Reputation: 5568
Please have a look on this code:
class Greeter {
greeting: string;
constructor(message: string) {
this.greeting = message;
}
greet() {
return "Hello, " + this.greeting;
}
}
class Ge extends Greeter {
constructor(message: string) {
super(message);
}
greet() {
return "walla " + super.greet();
}
}
let greeter = new Ge("world");
console.log(greeter.greet()); // walla Hello, world
console.log((<Greeter> greeter).greet()); // walla Hello, world
I would expect the second log to print Hello, world
.
Looking at the transpiled Javascript
code, I see the exact same command so it's not that a surprise.
The real question is, how do you cast greeter
to its extended class?
Upvotes: 8
Views: 12254
Reputation: 64
I think you misunderstand casting. It's not a "convert into" but more a "interpret as". It basically gives the compiler a hint, wich type/interface he is dealing with, and therefore wich properties and methods are available. It doesn'n say anything about the implementation of these methods, only their signature (wich types go in, wich type comes out)
Upvotes: 3
Reputation: 5607
Casting only tells the compiler to treat a variable as if it has a specific type as it's value.
Casting has no effect on the JavaScript code that is outputted. It would sometimes allow the compiler to not emit errors when it thinks you are treating type A as if it was type B. but the JavaScript code has no notion of types.
Your class instance has a property called greet, it hides the property on that objects prototype (the base class greet function).
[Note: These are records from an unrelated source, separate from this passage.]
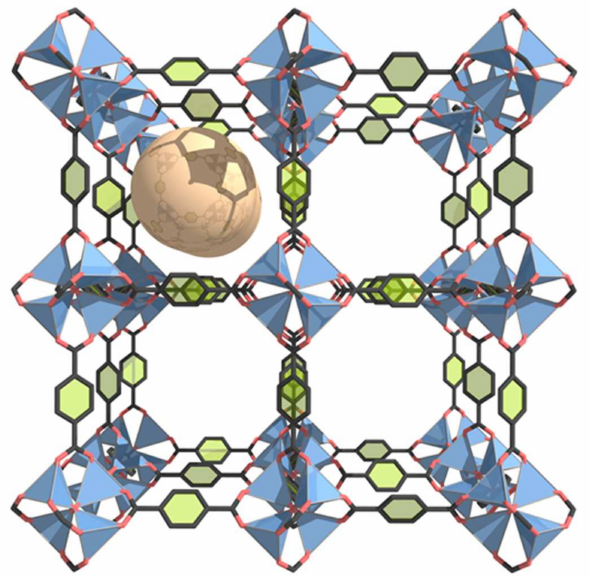
Figure 11. Crystal structure of IRMOF-1 (MOF-5), with the formula Zn 4 O(BDC) 3 , where BDC = 1,4-benzodicarboxylate, and blue tetrahedrons represent the Zn 4 O(-CO 2 ) 6 SBU from coordi- nation of BDC to the zinc center. (Oxygen; red, and black:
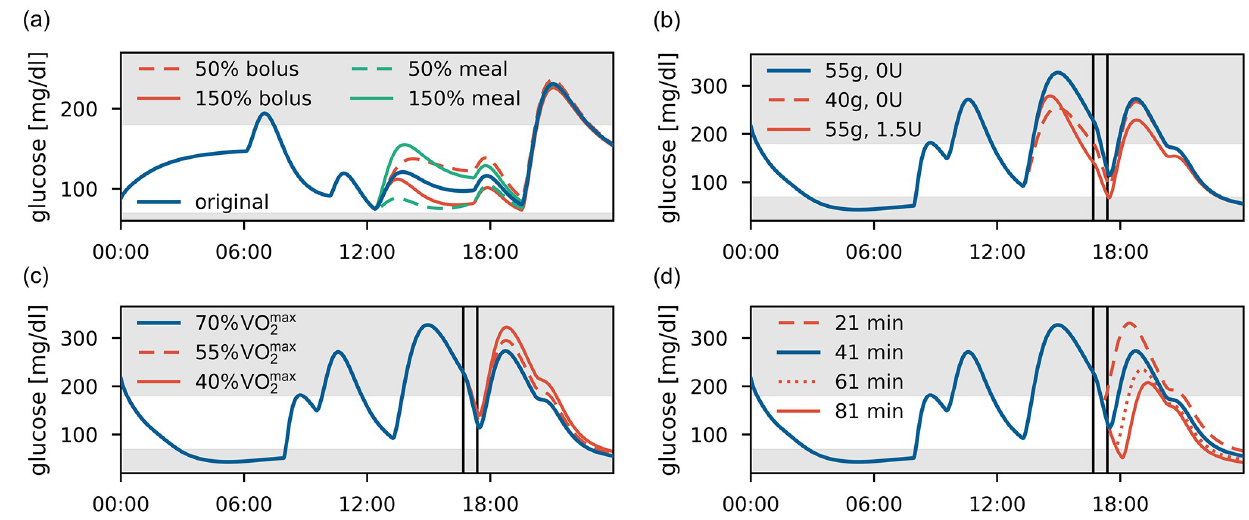
Fig 6. Replay simulations. (a) Participant #3, day 1. Variations in meal size and insulin dose at lunch to 50% and 150% of their original size. (b)-(d) Participant #5, day 2, with a PA session marked by vertical lines. The original glucose trajectory is shown in blue. (b) Meal or bolus adjustment for pre-PA meal. (c) Alterations in PA intensity from 70% VO max to 55% and 40% VO max . (d) Alterations in PA duration from 41 min to 21, 61 and 81 min, with the 2 2 post-exercise meal following directly after the session.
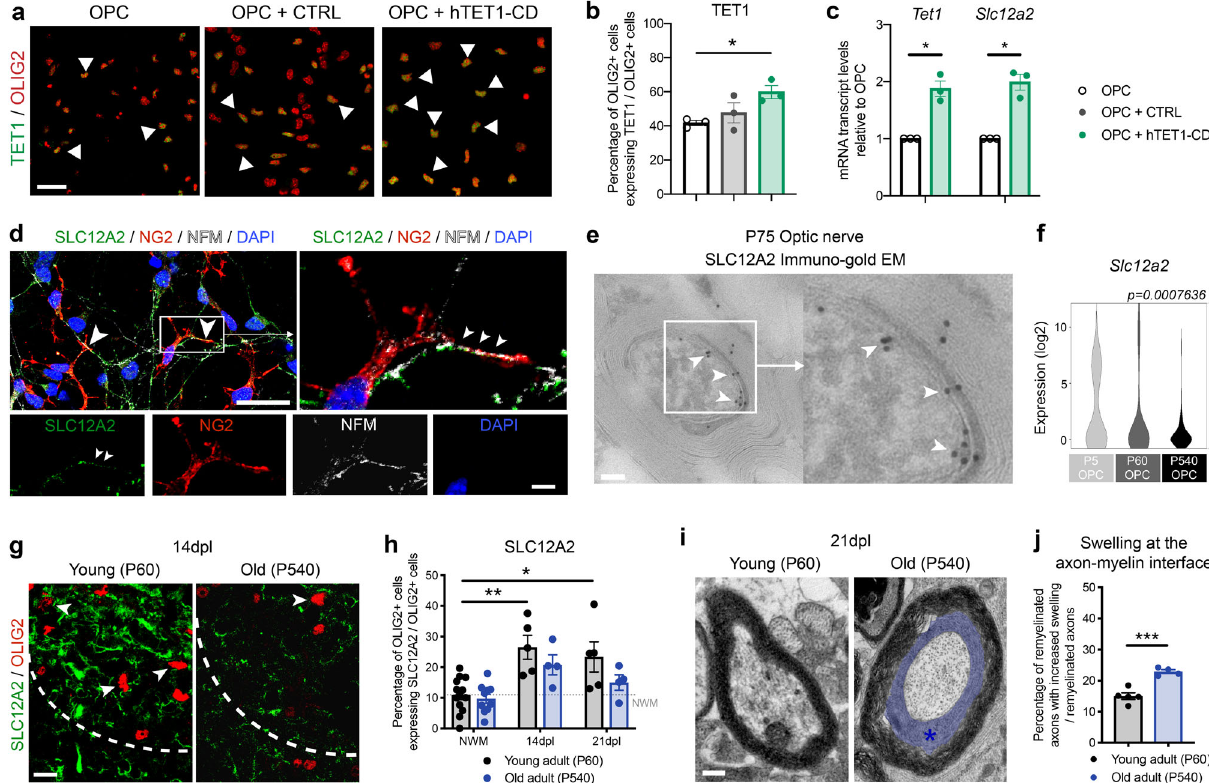
Fig. 7 The protein encoded by the TET1-target gene Slc12a2 is localized at the axon – myelin interface. a Representative images of cultured OPCs, transduced with the indicated lentiviral vectors and then stained for TET1 (green) and OLIG2 (red). White arrowheads indicate co-labeled cells. Scale bar = 25 µ m. b Quanti fi cation of the percentage of OLIG2 + cells expressing TET1 in untransduced OPC and in cells transduced either with CTRL or hTET1-CD lentiviral vectors. Error bars represent SEM in n = 3 independent experiments (* p < 0.05, one-way ANOVA). c Quantitative real-time PCR analysis of Tet1 and Slc12a2 transcript levels in immunopanned OPCs after transfection with hTET1-CD lentivirus. Data represent average transcript levels relative to untransfected OPCs in n = 3 independent experiments. Error bars represent SEM (* p = 0.0232 for Tet1 , * p = 0.0192 for Slc12a2 , Student ’ s t test two-tailed). d Confocal image of mixed neuronal/glial cortical cultures. SLC12A2 (in green) is expressed by differentiating oligodendrocyte progenitors (co- stained with NG2, in red), and localized at contact points with axons (stained with NFM, in white). DAPI (blue) used as nuclear counterstain. White arrowheads indicate NFM + and NG2 + neuron-glial contact points co-labeled with SLC12A2. Scale bars = 50 µ m and scale bars = 10 µ m for high magni fi cation images. e Immunogold staining for SLC12A2 on EM imaging in adult P75 WT optic nerves, showing the localization of SLC12A2 at the axon – myelin interface (white arrow-heads). Scale bar = 5 µ m and scale bar = 1 µ m for high magni fi cation images. f Violin plots of Slc12a2 transcript levels in nOPC at P5 ( n = 61 single cells), aOPC at P60 ( n = 76 single cells), and oOPC at P540 ( n = 51 single cells). Note the age-dependent decline of Slc12a2 transcripts (one-way ANOVA, for age). g Representative confocal image of young and old spinal cord sections, stained 14 days after lesion for SLC12A2 (green) and OLIG2 (red). The dotted white line indicates the lesion border. White arrowheads indicate co-labeled cells. Scale bar = 50 μ m. h Quanti fi cation of in the percentage of OLIG2 + cells expressing also SLC12A2 in young and old lesioned spinal cords at 14dpl and 21dpl. Dotted gray line across indicates the percentage of OLIG2 + cells expressing SLC12A2 in unlesioned white matter tracts (NWM). Data represent average values quanti fi ed in 4 sections/ mouse for n = 5 young and n = 4 old mice (* p < 0.05 and ** p < 0.01, two-way ANOVA, for age and time after lesion). i Representative electron micrographs of young and old spinal cord sections at 21dpl, revealing increased swelling at the axo-myelinic interface (blue area and * asterisk). Scale bar = 10 µ m. j Quanti fi cation of the percentage of remyelinated axons with swelling at the neuro-glial interface in young and old spinal cord lesions at 14dpl. Data represent the average values. Error bars represent SEM for n = 5 young and n = 4 old mice (*** p = 0.0005, Student ’ s t test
So the function that gets called is always the one lowest on the inheritance line.
You might want to look at the output code, and then apply what you know about prototypical inheritance to understand that code.
Upvotes: 0
Reputation: 48267
Methods in JS (and TS) are attached to a prototype which is attached to each instance (something like a virtual method table). When you call a method, the actual function is retrieved from the instance's prototype chain rather than the known type of the object. The closest equivalent I'm aware of are virtual
methods in C++.
In code:
let greeter = new Ge('world');
// You expect:
Greeter.prototype.greet.call(greeter);
// JS actually does:
greeter.prototype.greet.call(greeter);
Upvotes: 9
Reputation: 245419
You already did cast greeter
to it's parent class.
An overriden method in a class doesn't change behavior when cast as its parent.